Author: Blue Balliett
Release date: Sept. 1, 2010
Publisher: Scholastic, 320 pages
A boy in a small town who has a different way of seeing.
A mischievous girl who doesn’t belong.
A mysterious notebook .
These are some of the things you’ll find within The Danger Box, the new mystery from bestselling author Blue Balliett. (Goodreads)
Zoomy is a secret — a child left on his grandparent’s doorstep as an infant and may never know his mother. But his grandparents have raised him with love and at 12-years-old he’s bright and caring. He’s also near-legally blind and extremely sensitive to change – either through OCD and Asperger’s. He manages his days with a compulsive need to make lists – which connects him to Darwin – and his grandmother’s colloquialisms.
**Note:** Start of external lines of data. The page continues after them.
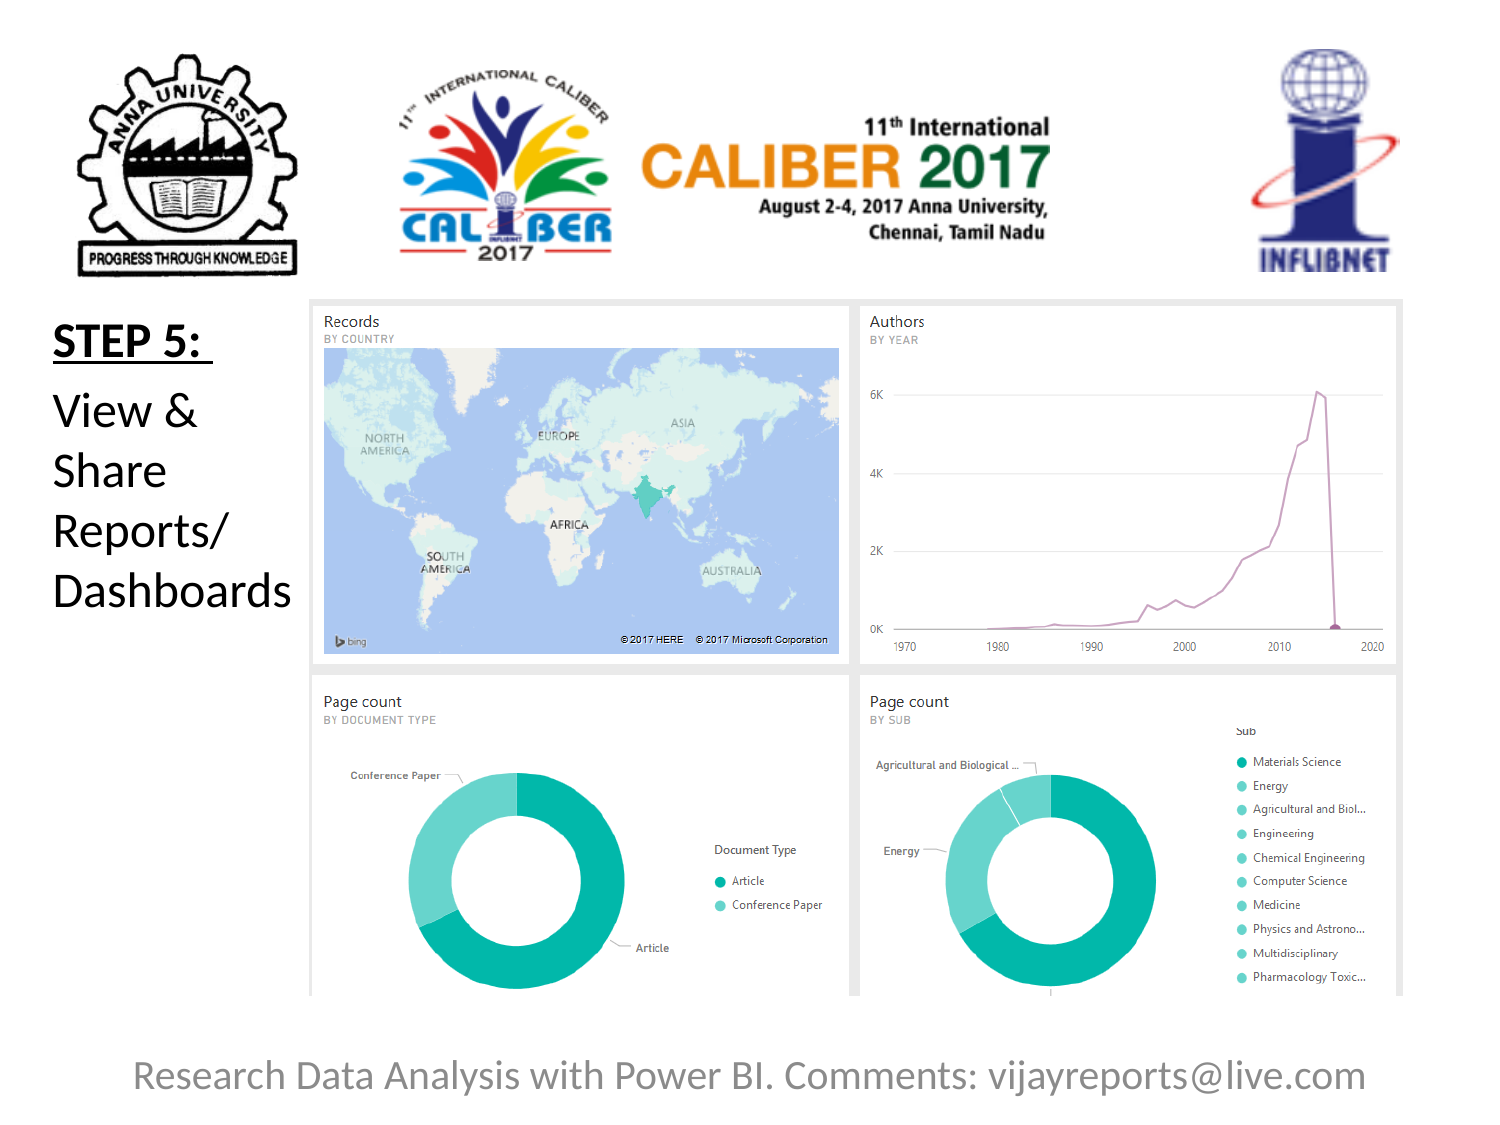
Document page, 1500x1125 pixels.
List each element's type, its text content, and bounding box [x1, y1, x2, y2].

picture [74, 52, 301, 279]
picture [1249, 49, 1401, 272]
footer Research Data Analysis with Power BI. Comments: vijayreports@live.com [75, 1042, 1425, 1103]
picture [309, 299, 1403, 1013]
picture [399, 70, 1051, 262]
text_box STEP 5: View & Share Reports/ Dashboards [37, 299, 308, 1013]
He treasures secrets.
“The Danger Box” is about an original, priceless Charles Darwin manuscript that gets left behind by Zoomy’s absent father and attracts the good and the bad. Zoomy is on a quest to find out, first, who’s it is and to make the right choices on how to return it — without putting his family in danger. He’s helped by new friend Lorrol, dubbed Firecracker Girl, who aspires to be an investigative journalist. She is his first friend and they are a match made in heaven. Together they dive headlong into Darwin history and even produce a mysterious newspaper. It’s a great little caper from an original and charming point of view, even when the action lags a little in the middle.
Similar to “The Calder Game” and “Chasing Vermeer,” author Blue Balliett centers her story around a historical figure, this time Darwin. It’s this examination of artists and thinkers by 12-year-olds that draws me into her books (and I’ve read them all). The questions they ask and what they find interesting and exciting is different from what we’ve learned in a dry textbook; they turn into new, more-rounded figures.
Another theme in Balliett’s writing is kid empowerment. Her young characters make big discoveries through research that enable them to solve the different mysteries and secrets in their lives. It’s great to see a smart 12-year-old boy named Zoomy make these discoveries, regardless of disabilities. Territory new to Balliett’s books.